If you want one clue about the political fallout from all this, you can look back more than 20 years ago.

In 1983, the House Ethics Committee revealed that two House members had been sexually involved with pages: liberal Massachusetts Democrat Gerry Studds and conservative Illinois Republican Daniel Crane. Crane was involved with a female, Studds a male; both pages were over the legal age of consent. Both Studds and Crane were censured by the House, but their responses -- and their political fates -- were very different.

Crane was repentant; tearfully apologized to his wife and family, asked for forgiveness.

As the rules require, he stood in the well of the House to receive his censure and faced his colleagues.

By contrast, Studds was unrepentant.
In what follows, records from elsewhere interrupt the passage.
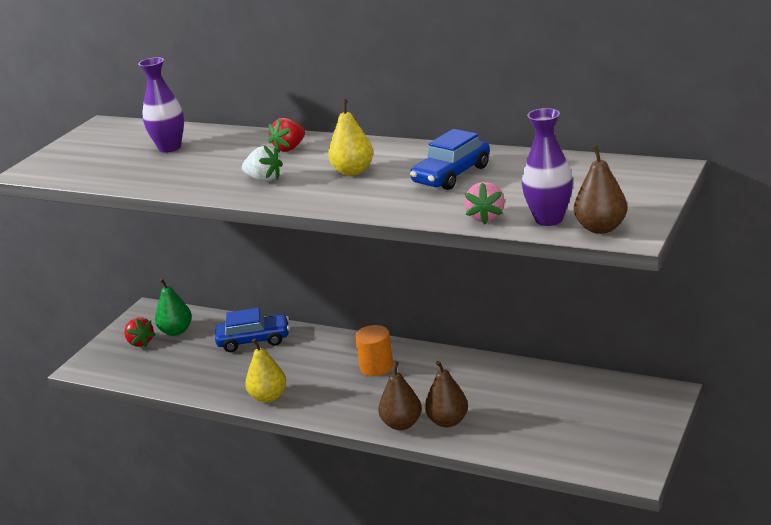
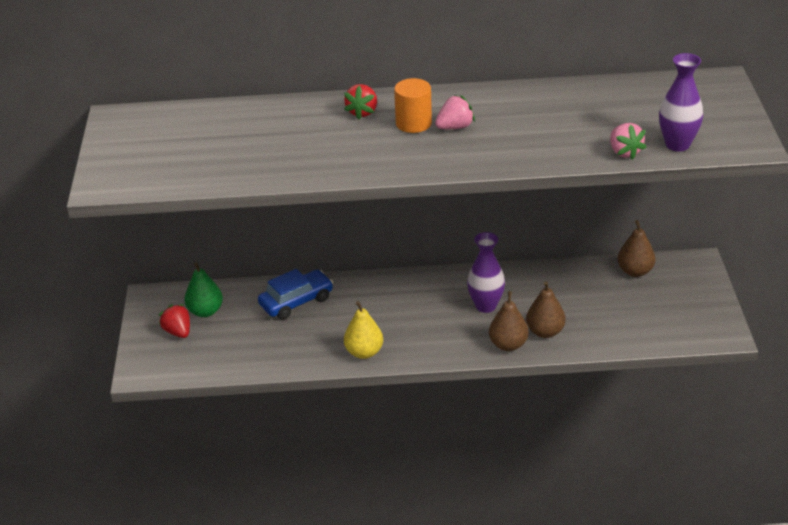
camera: 30 degrees left, 10 degrees up
red strawberry [124,317,156,347] -> red strawberry turned 150 degrees counterclockwise [159,304,190,338]
purple vase [138,57,184,153] -> purple vase moved to [467,232,505,313]
white strawberry [242,146,283,182] -> none
yellow pear [328,99,373,176] -> pink strawberry [435,95,475,129]
orange cylinder [355,325,394,376] -> orange cylinder moved to [394,78,432,133]
blue car [410,129,490,190] -> none
brown pear [574,145,628,234] -> brown pear moved to [618,220,655,277]

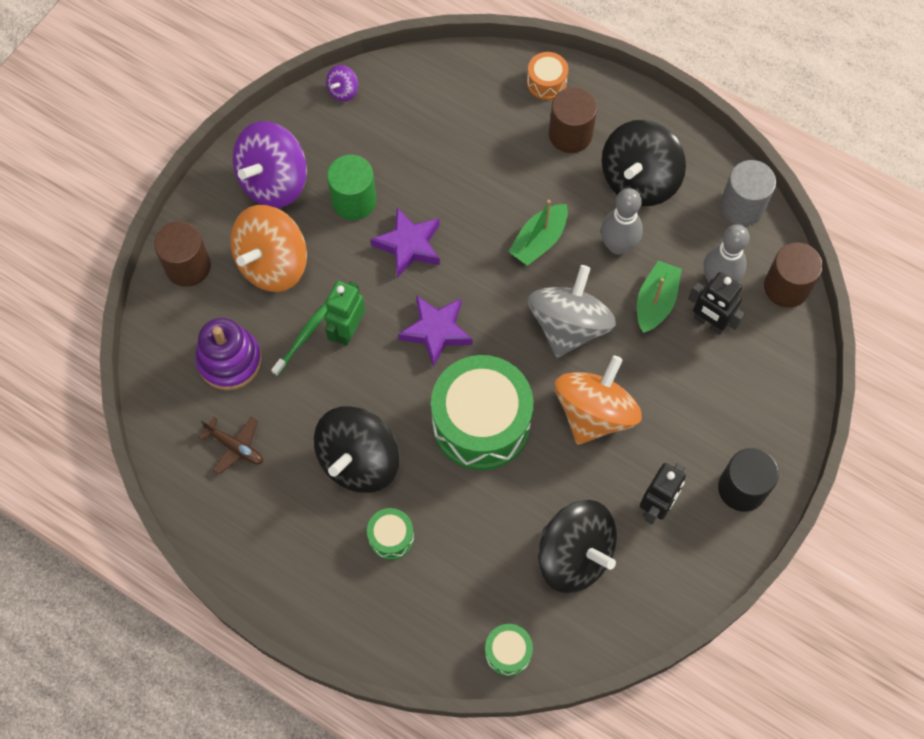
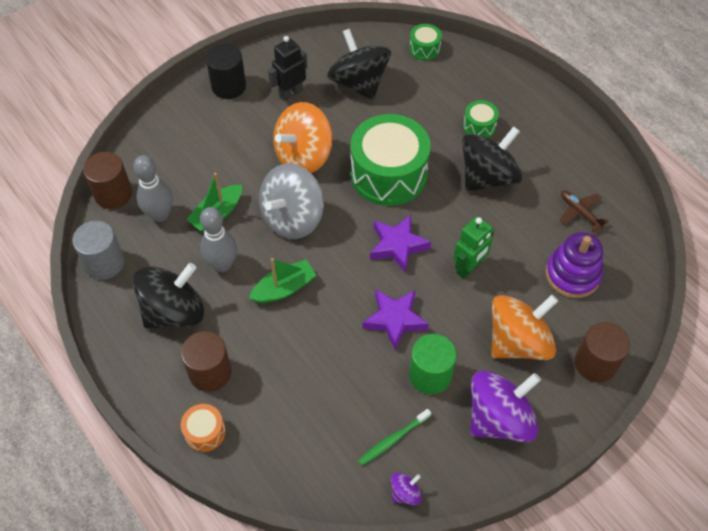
camera: 160 degrees left, 10 degrees down
green toothbrush [271,302,327,376] -> green toothbrush moved to [358,409,431,466]
black robot [688,272,745,335] -> none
He said the relationship was legal and consensual, talked about the difficulties of being a gay man in America, and when the House censured him, he turned his back on his colleagues, as if to reject their censure.

The next year, Crane, who had been an outspoken advocate of "family values," was soundly defeated by voters in his conservative district. Studds was re-elected handily, and served in the House for more than a dozen years, until his retirement.

What's the relevance? Well, consider the role of social conservatives, like those who attended the recent Family Research Council gathering in Washington. They fill the ranks of GOP turnout operations at election time. Some, like James Dobson of "Focus on the Family," have already expressed disappointment in how Republicans have treated their priorities, like gay marriage and abortion.

As the earlier scandal shows, such conservatives are particularly likely to punish sexual misbehavior. And if they conclude that top Republican leaders did not pursue such behavior when they learned of it, the political consequences -- diminished enthusiasm, lower turnouts -- could be severe.

The specifics of this issue are entangled in dispute: Were the earlier, alleged sexually explicit communications leaked with a political agenda in mind? Did the leadership see only the less explicit communications? (Watch a timeline of when the House leadership knew about Foley's e-mail -- 2:05 )

But the campaign season does not deal well with subtleties. If this story ends up convincing social conservatives that the Republican Party has let them down, a lot of the calculations about what will happen in November go right out the window.